Aim —
Pull out every line of the records that contains the string "label", and copy each of those lines in full.

Data shown —
·····

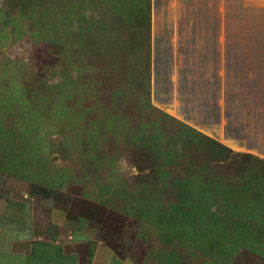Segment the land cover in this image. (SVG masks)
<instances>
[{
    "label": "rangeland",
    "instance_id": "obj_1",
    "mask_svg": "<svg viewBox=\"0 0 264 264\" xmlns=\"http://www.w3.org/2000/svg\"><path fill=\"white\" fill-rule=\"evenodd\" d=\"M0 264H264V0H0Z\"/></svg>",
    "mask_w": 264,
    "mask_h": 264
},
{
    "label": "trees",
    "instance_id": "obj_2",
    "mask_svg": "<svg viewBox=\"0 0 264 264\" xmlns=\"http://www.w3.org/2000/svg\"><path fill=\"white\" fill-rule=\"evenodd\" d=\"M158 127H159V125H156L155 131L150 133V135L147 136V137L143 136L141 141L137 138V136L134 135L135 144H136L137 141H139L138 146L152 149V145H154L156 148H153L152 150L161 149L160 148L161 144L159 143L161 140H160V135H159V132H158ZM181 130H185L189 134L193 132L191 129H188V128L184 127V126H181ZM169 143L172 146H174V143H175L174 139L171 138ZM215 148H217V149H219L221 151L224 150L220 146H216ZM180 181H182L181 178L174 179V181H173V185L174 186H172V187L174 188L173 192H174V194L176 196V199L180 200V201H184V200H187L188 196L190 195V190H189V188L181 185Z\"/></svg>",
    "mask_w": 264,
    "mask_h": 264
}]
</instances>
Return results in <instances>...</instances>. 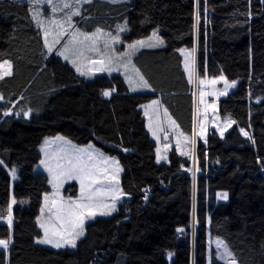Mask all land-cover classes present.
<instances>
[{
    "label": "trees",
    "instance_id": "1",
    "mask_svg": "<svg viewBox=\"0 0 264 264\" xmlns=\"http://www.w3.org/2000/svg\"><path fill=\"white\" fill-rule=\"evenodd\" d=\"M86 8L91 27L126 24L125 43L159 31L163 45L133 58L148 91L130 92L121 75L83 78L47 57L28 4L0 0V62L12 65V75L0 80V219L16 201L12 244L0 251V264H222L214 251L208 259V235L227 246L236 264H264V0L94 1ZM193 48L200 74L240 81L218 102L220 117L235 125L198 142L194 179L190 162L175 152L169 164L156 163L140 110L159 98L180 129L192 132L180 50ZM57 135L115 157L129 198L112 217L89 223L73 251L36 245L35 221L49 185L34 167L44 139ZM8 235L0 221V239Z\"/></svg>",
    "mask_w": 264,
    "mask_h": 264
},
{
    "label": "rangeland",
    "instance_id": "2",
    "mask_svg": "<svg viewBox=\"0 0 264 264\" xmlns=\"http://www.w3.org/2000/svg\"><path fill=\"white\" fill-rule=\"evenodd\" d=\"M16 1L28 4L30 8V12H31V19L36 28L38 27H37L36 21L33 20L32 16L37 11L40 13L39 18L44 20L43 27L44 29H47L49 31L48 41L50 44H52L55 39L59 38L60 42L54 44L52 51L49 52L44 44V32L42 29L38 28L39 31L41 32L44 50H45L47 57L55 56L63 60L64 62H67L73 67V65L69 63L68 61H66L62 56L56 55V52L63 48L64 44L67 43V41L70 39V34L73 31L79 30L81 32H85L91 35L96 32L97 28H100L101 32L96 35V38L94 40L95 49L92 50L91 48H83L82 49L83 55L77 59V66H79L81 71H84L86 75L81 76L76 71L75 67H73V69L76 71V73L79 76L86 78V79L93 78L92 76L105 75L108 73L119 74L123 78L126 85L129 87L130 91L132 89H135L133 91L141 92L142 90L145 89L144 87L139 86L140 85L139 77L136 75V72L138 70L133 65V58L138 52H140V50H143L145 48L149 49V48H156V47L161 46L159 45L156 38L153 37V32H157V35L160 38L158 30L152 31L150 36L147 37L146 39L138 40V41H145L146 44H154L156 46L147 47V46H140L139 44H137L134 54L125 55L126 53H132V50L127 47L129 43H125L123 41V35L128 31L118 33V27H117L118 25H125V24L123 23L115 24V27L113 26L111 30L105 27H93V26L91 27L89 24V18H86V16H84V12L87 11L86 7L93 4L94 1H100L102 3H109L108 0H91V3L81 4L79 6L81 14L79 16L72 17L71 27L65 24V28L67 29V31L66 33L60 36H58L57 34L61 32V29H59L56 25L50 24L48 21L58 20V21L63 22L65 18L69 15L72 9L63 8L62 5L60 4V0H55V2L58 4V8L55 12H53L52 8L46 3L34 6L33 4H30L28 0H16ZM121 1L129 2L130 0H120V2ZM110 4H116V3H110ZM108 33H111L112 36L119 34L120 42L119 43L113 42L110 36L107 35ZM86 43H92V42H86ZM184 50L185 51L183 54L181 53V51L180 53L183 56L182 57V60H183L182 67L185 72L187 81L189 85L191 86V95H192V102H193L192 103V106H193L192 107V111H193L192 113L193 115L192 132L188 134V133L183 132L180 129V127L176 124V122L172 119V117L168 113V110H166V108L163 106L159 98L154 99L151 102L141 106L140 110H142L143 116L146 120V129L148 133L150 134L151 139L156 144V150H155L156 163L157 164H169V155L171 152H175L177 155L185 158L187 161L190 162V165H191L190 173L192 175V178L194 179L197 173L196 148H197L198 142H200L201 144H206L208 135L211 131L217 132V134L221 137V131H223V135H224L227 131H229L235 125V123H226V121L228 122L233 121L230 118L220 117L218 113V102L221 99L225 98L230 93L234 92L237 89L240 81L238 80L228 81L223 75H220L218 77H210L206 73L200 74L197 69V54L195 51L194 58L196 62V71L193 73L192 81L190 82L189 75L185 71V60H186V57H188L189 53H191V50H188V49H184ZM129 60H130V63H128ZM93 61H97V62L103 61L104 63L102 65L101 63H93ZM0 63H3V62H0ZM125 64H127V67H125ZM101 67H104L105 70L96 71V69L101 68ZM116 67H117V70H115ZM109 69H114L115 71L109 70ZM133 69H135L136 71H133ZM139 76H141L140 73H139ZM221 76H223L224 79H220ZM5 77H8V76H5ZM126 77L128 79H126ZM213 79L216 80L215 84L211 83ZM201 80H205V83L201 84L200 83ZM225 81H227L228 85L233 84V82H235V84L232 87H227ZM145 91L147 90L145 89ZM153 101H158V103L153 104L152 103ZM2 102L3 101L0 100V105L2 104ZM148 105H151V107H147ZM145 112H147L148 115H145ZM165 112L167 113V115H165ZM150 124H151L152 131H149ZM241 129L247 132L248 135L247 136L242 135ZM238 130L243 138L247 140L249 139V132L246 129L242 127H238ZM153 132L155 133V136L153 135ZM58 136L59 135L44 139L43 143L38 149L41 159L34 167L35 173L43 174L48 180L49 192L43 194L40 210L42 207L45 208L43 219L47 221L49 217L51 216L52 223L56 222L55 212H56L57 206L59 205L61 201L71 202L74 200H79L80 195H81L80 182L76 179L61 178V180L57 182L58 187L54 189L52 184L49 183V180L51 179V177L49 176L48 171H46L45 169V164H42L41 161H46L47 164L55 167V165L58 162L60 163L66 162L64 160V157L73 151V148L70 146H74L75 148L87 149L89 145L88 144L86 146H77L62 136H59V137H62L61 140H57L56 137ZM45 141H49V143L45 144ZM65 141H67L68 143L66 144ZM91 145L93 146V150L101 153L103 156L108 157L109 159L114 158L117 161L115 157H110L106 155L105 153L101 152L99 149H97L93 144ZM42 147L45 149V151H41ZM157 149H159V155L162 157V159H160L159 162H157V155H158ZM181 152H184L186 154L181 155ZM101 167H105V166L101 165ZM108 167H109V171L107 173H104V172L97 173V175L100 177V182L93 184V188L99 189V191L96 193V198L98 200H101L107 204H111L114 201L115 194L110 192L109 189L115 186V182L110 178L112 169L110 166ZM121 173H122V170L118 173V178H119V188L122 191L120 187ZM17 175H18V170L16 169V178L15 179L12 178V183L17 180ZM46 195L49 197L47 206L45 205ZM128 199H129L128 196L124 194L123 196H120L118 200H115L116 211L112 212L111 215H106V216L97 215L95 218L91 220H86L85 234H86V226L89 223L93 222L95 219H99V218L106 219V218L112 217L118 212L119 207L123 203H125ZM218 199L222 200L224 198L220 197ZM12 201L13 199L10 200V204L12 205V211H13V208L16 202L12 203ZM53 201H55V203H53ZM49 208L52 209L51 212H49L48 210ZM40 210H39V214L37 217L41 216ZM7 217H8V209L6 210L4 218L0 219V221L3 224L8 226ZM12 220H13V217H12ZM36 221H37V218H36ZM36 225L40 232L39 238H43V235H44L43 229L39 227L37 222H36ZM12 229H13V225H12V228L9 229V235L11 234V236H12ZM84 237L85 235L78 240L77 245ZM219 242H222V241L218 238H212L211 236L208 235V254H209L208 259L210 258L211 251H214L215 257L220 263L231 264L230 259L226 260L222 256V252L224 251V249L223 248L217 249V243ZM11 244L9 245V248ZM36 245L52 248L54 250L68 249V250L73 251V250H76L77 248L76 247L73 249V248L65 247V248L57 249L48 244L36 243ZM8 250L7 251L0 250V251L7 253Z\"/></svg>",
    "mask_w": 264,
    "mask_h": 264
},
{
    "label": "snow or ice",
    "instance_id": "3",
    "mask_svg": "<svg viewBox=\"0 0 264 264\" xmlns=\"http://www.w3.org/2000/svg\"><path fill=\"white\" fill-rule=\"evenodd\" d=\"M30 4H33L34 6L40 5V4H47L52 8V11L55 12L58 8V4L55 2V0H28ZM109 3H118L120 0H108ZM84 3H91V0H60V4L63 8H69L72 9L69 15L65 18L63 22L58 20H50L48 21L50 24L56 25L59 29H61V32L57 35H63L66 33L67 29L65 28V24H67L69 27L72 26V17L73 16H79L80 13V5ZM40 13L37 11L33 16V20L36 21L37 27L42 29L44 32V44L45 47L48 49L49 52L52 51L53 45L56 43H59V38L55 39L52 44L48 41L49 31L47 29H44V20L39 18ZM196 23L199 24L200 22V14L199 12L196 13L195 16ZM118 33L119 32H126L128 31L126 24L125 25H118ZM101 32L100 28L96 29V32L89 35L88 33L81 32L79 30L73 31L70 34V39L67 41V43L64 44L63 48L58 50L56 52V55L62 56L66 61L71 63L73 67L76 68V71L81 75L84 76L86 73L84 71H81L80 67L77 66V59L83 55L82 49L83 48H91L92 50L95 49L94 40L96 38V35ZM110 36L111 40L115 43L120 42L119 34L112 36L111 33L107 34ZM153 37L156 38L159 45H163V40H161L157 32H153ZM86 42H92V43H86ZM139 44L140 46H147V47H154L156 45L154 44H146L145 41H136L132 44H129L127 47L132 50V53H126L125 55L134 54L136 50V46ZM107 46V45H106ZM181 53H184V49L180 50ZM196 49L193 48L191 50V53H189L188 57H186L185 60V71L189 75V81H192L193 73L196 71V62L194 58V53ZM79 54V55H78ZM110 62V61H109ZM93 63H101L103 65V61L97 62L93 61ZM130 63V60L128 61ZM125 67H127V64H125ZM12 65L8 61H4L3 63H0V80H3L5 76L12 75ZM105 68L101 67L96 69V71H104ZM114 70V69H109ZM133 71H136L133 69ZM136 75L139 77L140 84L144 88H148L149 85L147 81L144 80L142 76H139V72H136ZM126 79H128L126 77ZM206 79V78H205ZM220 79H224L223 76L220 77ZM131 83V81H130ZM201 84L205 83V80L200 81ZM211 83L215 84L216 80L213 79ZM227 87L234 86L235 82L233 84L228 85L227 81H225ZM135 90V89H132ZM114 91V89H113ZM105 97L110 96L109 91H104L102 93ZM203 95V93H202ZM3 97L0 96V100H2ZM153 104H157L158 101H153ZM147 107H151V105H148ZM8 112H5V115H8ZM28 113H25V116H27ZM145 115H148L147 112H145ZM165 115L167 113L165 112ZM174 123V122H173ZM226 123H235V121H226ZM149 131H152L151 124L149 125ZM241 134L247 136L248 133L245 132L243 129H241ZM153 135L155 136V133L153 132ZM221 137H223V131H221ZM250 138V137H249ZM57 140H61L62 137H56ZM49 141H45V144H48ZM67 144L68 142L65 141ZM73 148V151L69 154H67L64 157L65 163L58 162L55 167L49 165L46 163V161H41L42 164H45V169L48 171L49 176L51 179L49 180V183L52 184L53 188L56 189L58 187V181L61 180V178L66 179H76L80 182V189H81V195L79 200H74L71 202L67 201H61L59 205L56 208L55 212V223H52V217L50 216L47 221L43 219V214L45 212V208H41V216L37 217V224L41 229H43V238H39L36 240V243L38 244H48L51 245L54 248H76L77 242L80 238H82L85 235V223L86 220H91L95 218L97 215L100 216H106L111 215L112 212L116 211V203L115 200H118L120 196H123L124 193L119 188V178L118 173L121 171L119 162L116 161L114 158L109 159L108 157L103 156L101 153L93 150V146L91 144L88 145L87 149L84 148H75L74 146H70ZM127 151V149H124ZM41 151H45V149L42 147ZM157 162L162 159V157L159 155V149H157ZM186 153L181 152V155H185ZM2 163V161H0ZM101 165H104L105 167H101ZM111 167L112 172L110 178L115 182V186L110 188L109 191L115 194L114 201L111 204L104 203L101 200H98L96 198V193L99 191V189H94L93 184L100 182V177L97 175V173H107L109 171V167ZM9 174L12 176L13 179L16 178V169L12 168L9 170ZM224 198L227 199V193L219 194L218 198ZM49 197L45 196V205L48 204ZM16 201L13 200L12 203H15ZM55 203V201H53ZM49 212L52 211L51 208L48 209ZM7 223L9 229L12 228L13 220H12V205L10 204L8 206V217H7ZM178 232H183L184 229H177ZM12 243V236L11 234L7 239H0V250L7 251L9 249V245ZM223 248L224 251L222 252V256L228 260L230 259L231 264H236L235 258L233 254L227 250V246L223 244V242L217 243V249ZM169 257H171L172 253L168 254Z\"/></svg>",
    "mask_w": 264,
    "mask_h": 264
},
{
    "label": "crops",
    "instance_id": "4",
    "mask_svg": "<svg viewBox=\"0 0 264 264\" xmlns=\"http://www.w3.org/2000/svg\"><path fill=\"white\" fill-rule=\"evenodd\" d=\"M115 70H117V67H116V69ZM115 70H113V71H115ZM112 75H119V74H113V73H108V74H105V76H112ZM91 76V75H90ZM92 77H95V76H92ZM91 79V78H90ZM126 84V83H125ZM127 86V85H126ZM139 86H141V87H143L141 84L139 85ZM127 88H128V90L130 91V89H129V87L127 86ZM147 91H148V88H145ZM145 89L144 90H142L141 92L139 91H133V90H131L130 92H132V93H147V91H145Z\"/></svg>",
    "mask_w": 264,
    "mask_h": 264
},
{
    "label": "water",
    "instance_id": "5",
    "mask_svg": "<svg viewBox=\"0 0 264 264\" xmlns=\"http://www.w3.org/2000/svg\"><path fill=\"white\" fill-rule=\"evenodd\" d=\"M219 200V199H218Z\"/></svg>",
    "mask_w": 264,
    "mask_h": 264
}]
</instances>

·····

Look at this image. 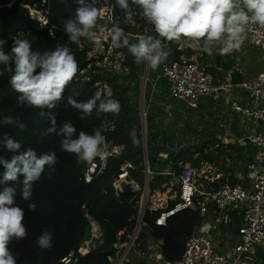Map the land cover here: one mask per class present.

·····

Response to this exercise —
    "label": "rangeland",
    "label": "trees",
    "label": "trees",
    "label": "rangeland",
    "label": "snow or ice",
    "label": "crops",
    "label": "water",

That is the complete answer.